I am really struck by some of the similarities between one of my daughters and my late beloved Gran, I feel she is near me every day. Look back further at old photos and the like and it is often very striking what has been left of those who have gone before.

NumptyNameChange · 02/02/2014 06:38

my son sometimes seems to have a lot of my beloved grandad in him. it is nice to see.

atthestrokeoftwelve · 02/02/2014 08:32

I feel so much sadness for my niece who has tried to free herself of the shackles of a religious upbringing. She, like her sister were brought up in the Baptist faith but when she reached her 20s she started to doubt her religion and explored athiesm.
She read widely ( she is a clever young women and doing her PhD atm) and came to the conclusion that god was a fallacy, a man made construct and left the church.
Coming to terms with her athiesm emotionally has not been so easy.
Growing up she was taught to fear satan, believing that he lurked around every corner, feeling that god was judging her every action and every thought.
She is still struggling with the "hard wiring" of faith that she believes has left a profound legacy on her thought patterns- and she despises her mother for interfereing with her mind.

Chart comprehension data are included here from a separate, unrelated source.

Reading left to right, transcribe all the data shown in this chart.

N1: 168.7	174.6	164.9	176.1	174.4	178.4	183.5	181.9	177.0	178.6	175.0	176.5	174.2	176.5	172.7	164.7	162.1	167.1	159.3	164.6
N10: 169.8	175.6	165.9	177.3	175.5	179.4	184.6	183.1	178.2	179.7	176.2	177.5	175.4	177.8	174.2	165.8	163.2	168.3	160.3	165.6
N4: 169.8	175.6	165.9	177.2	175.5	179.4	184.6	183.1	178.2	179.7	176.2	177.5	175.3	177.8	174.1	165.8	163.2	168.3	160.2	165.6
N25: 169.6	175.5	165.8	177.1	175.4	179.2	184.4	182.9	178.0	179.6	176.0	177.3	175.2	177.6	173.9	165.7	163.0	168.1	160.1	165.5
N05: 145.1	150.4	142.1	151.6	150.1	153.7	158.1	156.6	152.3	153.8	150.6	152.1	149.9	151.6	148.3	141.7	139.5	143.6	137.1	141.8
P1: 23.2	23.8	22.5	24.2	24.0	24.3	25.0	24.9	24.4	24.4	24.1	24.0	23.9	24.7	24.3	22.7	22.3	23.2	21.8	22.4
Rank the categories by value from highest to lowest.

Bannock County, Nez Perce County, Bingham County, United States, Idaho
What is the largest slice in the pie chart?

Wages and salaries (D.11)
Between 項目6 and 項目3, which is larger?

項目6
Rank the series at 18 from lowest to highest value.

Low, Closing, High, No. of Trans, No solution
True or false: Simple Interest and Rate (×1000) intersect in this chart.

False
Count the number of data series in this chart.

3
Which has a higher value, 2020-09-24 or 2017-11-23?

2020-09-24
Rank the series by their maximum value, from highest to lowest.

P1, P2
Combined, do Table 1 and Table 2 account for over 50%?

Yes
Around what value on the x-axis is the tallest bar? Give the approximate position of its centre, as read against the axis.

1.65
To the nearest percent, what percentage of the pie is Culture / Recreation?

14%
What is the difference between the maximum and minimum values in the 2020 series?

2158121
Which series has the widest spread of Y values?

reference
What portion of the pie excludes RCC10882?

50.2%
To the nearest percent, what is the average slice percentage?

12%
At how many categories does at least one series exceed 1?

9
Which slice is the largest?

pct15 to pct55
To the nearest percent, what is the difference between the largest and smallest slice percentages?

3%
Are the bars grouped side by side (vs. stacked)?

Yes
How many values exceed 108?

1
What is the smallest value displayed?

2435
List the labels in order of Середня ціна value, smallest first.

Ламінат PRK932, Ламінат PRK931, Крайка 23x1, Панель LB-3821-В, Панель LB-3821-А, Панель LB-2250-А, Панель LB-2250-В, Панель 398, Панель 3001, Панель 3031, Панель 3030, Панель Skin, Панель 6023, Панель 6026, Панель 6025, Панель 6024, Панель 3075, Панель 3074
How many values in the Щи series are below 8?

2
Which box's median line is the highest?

She has told her mother she feels abused and violated.

My sister's response it to tell her to ask god for forgiveness at doubting him.
Religion has caused a huge rift in my family.
My other niece has continued with her faith, even sending her own son to the same baptist school that she and my athiest niece attended.

My athiest niece is not allowed to babysit as the family are concered she may pollute the children with her athiest ways.
She feels very apart from her family now, even get togethers are difficult, but my sister continues to pray that she will see sense.

Childhood religious indoctrination can have a very profound and long lasting effect and is not easy to shrug off.